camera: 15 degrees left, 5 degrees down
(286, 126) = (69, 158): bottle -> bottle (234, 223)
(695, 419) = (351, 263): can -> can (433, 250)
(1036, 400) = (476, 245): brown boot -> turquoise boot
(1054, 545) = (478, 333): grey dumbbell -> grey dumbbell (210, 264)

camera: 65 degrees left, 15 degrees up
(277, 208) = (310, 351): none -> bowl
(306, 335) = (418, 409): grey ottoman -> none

==

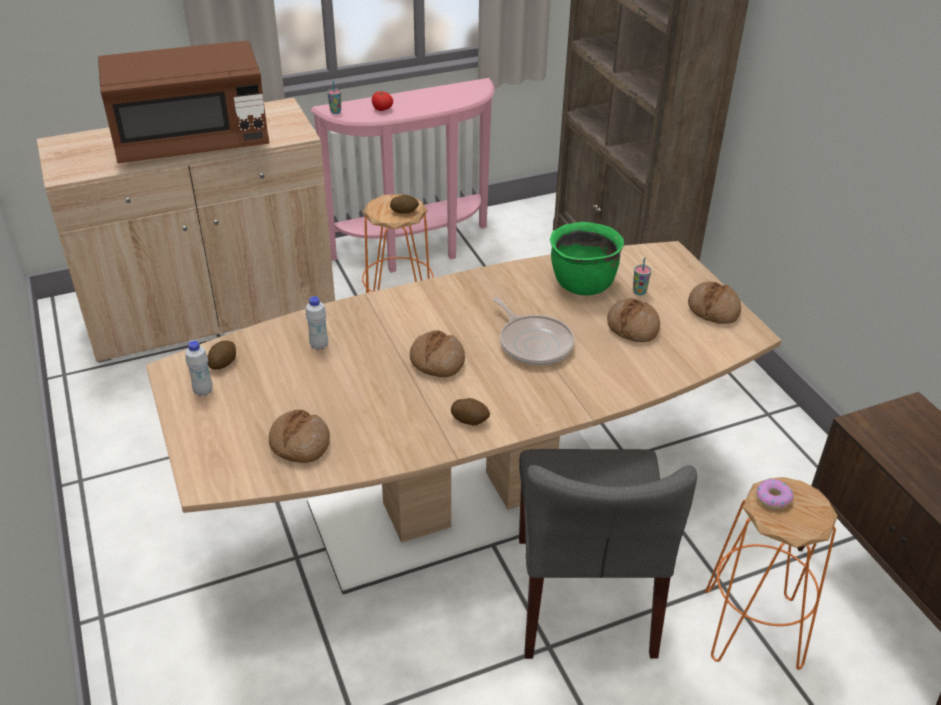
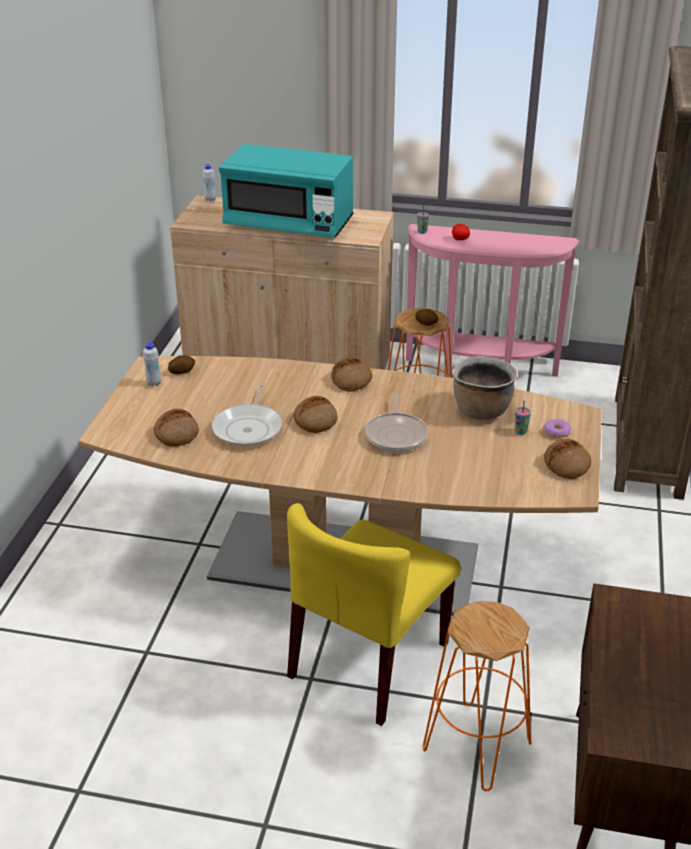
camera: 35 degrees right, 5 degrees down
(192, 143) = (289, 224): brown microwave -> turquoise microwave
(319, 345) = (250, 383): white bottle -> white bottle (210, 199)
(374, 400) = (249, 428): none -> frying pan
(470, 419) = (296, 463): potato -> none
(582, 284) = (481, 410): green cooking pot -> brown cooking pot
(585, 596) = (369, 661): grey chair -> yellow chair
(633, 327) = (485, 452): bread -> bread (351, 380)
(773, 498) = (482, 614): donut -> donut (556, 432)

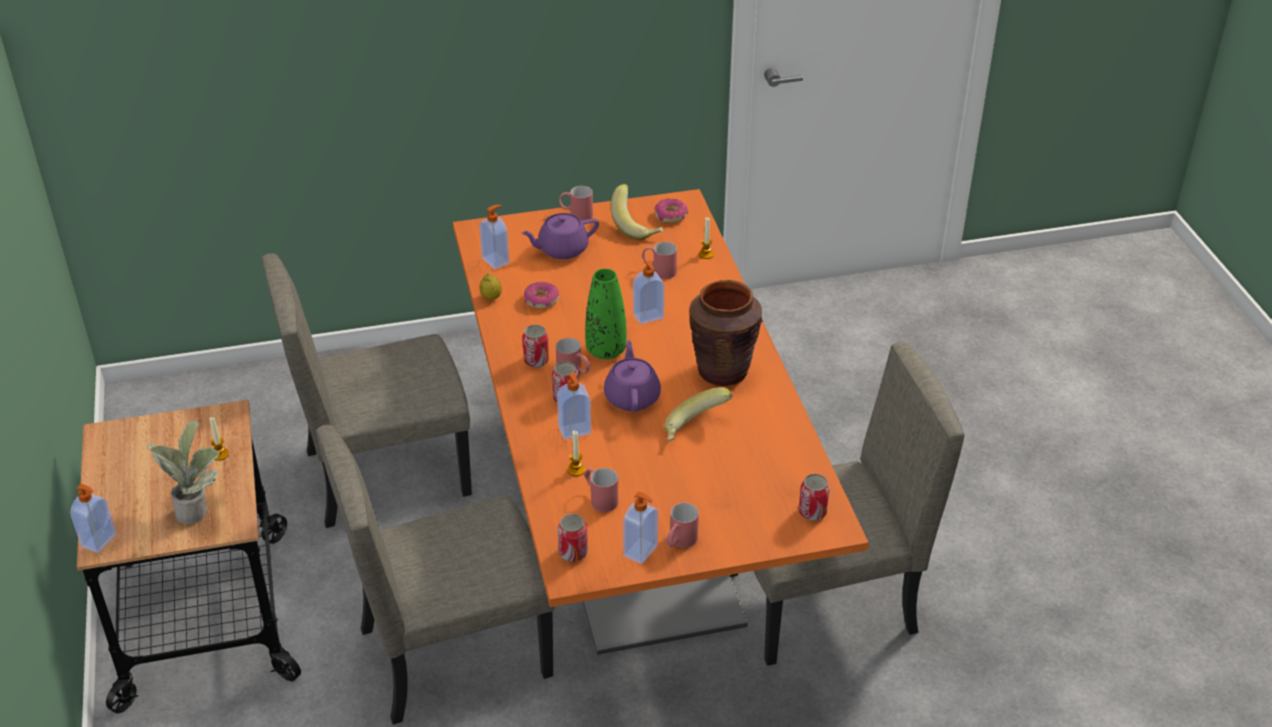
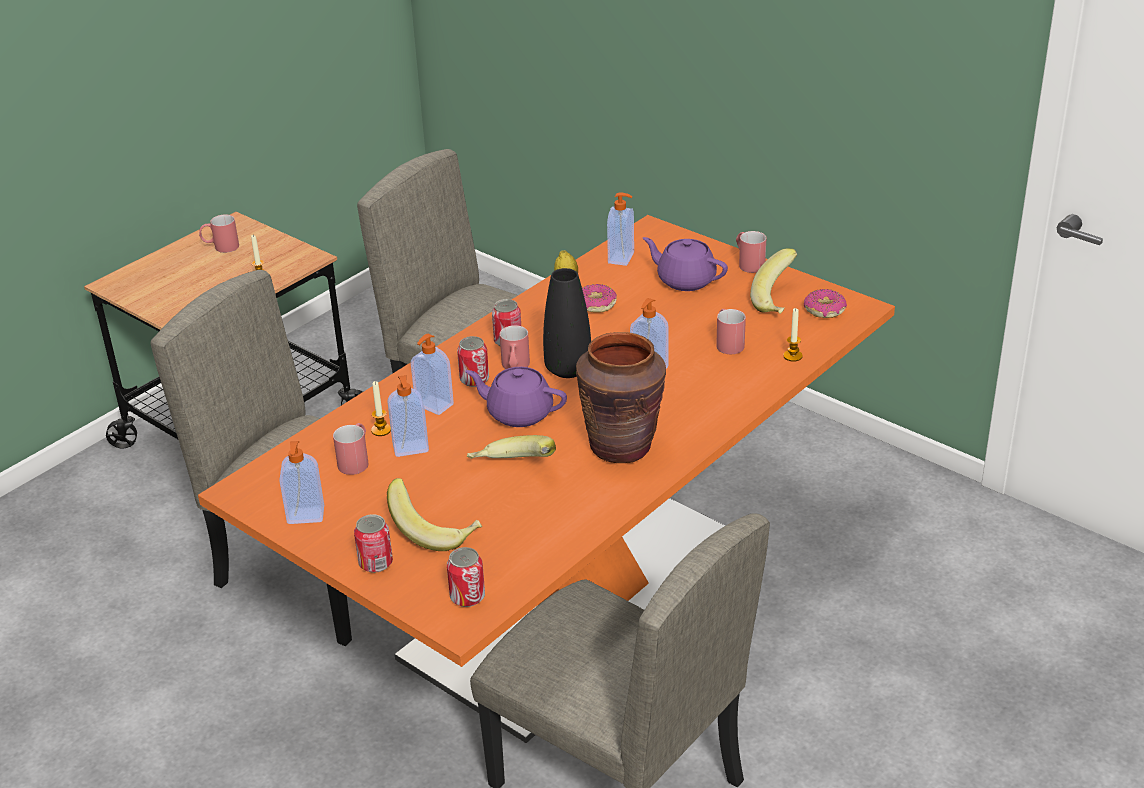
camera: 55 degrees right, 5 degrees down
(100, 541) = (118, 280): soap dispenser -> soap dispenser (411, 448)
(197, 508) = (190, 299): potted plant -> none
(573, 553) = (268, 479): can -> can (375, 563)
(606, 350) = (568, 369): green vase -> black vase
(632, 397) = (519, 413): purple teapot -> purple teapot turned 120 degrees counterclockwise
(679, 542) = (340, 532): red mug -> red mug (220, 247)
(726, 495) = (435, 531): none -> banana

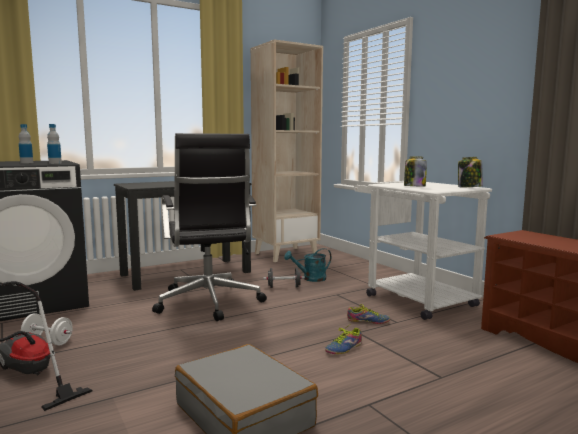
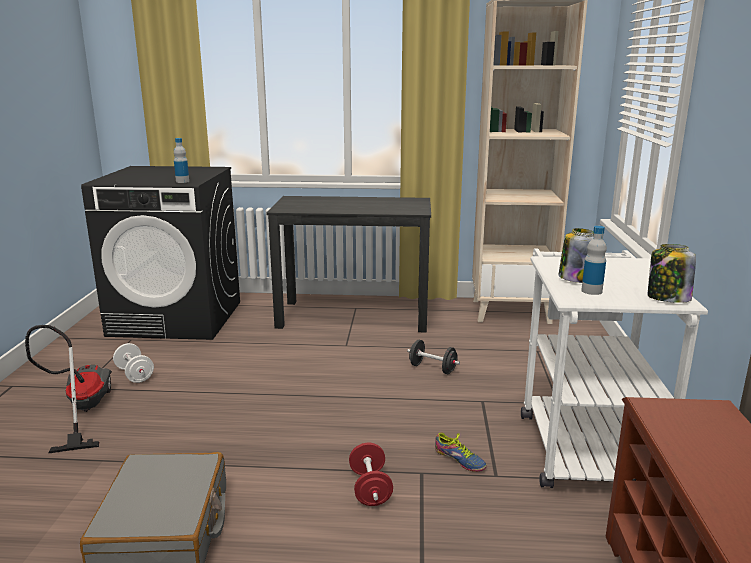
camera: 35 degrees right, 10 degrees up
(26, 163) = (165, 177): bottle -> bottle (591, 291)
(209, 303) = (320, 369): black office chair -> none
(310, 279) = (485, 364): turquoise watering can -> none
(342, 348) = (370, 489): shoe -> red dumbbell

---

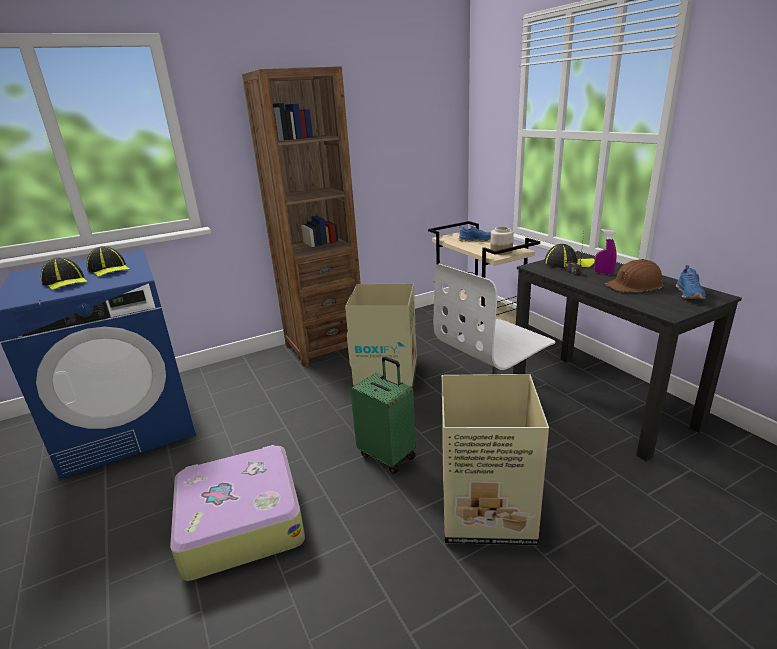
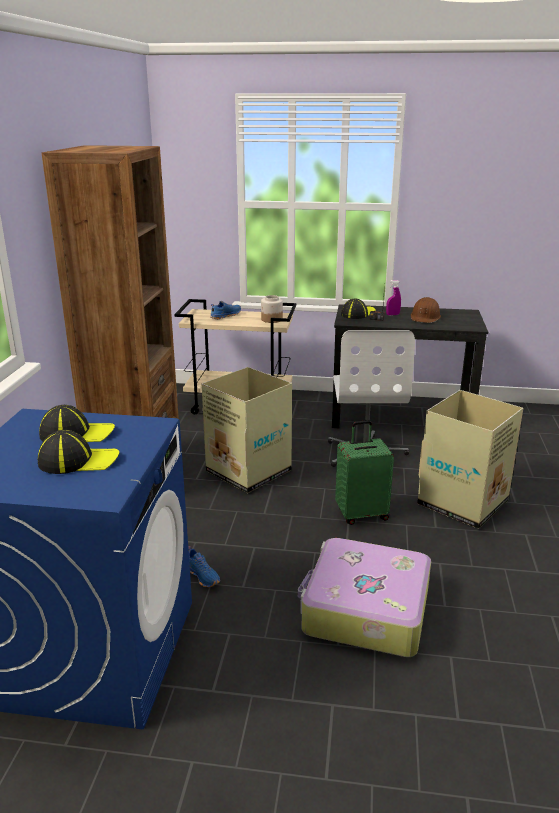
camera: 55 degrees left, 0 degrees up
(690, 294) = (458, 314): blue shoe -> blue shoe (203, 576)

Problem description = Write out, from the lines above, only those from the line with "camera: 15 degrees left, 5 degrees down" to the line with "(306, 335) = (418, 409): grey ottoman -> none", exactly as given, including the first and the last.

Solution to this task =
camera: 15 degrees left, 5 degrees down
(286, 126) = (69, 158): bottle -> bottle (234, 223)
(695, 419) = (351, 263): can -> can (433, 250)
(1036, 400) = (476, 245): brown boot -> turquoise boot
(1054, 545) = (478, 333): grey dumbbell -> grey dumbbell (210, 264)

camera: 65 degrees left, 15 degrees up
(277, 208) = (310, 351): none -> bowl
(306, 335) = (418, 409): grey ottoman -> none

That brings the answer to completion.